**Exercise brief**:
Using the data below, report how many lines hold the word "WordNetSimilarity". Include nothing else in the reply.

**Raw data**:
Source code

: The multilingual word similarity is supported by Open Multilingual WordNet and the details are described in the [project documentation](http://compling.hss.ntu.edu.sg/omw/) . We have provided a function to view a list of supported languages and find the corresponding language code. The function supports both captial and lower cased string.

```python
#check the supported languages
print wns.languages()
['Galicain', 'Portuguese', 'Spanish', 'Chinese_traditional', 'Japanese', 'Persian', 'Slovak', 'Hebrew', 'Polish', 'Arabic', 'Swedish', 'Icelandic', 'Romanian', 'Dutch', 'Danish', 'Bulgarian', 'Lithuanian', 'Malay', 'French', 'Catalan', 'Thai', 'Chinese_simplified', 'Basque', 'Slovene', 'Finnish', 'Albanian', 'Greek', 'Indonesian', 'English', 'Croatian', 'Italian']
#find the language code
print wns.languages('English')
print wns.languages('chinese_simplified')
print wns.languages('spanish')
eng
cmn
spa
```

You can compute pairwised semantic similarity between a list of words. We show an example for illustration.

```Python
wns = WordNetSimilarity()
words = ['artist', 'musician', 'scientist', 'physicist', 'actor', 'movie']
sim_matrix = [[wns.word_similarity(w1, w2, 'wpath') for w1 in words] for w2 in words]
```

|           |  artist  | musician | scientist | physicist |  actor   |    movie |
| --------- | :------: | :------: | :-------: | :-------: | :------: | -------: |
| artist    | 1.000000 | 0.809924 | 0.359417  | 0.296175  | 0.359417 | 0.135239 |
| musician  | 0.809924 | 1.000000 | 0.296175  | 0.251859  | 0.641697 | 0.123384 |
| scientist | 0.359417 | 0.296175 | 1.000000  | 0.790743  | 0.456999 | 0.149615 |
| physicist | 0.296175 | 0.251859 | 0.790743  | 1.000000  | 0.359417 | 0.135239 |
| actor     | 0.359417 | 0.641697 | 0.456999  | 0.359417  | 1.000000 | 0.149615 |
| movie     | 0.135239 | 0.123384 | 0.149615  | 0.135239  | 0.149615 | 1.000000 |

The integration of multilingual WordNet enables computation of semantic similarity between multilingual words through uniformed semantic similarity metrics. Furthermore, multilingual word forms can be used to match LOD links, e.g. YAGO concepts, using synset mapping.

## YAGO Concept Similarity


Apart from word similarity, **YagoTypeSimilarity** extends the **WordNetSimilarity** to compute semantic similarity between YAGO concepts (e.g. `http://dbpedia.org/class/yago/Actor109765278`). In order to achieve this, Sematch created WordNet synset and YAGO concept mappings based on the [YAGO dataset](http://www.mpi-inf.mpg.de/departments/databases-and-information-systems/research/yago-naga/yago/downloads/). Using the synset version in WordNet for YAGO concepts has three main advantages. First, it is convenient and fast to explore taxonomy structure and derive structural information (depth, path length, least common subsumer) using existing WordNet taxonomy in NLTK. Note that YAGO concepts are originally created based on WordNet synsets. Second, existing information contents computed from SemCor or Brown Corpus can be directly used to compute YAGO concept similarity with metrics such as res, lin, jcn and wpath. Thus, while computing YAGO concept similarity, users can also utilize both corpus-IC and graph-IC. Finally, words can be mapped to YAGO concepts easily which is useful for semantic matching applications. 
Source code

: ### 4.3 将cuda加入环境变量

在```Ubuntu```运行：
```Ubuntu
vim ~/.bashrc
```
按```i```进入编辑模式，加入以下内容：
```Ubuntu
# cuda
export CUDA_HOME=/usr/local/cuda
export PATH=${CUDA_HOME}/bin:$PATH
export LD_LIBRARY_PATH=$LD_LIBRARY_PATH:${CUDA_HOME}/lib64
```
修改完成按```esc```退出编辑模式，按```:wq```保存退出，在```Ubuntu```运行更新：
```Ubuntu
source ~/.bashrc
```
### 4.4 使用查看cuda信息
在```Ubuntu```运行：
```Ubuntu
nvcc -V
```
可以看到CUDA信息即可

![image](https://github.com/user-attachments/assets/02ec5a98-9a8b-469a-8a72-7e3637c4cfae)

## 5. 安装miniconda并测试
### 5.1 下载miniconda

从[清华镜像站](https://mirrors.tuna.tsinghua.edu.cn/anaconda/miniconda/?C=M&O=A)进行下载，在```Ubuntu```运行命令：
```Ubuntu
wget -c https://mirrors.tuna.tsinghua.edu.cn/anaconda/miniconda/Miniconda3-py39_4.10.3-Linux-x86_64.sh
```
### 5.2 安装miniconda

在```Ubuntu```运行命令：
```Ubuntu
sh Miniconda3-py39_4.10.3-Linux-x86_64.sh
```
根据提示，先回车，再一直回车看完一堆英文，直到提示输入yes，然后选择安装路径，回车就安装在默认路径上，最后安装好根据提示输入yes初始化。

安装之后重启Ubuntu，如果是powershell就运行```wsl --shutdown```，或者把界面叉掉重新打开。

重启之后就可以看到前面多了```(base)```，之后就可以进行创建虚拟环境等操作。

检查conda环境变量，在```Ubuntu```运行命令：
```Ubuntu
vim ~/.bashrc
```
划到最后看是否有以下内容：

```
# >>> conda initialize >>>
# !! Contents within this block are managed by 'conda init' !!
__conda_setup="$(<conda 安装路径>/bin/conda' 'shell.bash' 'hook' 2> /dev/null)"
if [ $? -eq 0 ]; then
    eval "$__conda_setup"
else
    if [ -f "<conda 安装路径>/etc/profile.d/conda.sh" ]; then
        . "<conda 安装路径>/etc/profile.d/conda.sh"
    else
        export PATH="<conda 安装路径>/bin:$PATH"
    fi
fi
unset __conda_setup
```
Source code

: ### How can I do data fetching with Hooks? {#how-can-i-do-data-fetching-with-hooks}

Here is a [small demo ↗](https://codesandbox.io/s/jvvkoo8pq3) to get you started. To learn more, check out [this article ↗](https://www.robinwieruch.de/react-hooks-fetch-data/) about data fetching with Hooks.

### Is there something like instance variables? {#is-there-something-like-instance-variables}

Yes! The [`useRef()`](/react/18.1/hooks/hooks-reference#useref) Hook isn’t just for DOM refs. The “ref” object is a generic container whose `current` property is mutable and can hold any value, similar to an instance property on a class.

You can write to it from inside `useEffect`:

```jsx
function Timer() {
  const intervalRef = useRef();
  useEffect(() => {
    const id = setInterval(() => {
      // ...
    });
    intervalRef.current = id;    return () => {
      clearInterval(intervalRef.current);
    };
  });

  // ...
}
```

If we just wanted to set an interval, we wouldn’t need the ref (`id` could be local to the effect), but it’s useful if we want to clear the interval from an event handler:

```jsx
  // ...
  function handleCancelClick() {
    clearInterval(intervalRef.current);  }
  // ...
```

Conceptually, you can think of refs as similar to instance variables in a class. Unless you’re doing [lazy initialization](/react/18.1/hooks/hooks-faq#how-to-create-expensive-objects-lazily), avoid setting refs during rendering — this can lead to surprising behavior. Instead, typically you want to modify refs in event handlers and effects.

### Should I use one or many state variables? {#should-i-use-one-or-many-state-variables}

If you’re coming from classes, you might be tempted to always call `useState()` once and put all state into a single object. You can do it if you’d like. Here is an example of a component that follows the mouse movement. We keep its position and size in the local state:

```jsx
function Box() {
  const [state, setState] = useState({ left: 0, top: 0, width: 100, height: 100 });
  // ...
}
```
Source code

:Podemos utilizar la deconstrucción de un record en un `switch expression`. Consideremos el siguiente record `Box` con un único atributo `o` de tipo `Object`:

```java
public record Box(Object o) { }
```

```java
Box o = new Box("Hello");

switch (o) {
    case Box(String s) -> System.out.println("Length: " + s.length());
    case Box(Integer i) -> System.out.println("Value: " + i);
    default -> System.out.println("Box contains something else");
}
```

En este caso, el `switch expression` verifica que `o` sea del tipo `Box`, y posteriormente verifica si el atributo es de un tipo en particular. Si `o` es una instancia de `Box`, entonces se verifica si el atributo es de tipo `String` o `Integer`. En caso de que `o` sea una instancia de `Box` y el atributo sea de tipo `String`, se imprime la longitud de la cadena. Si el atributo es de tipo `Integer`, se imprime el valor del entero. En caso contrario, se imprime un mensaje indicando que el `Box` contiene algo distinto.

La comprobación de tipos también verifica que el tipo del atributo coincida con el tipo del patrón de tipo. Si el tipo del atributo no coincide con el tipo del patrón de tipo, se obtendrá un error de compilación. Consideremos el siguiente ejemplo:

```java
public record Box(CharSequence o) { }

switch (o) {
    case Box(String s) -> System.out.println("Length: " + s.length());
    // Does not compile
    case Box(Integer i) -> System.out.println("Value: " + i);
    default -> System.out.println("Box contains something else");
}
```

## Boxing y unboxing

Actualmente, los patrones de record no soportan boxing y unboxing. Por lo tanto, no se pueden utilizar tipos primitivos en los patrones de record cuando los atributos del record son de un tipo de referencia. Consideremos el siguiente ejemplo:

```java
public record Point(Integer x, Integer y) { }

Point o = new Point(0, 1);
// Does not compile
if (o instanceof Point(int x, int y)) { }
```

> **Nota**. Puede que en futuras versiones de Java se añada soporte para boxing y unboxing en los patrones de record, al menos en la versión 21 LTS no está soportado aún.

**Solution to this task**:
2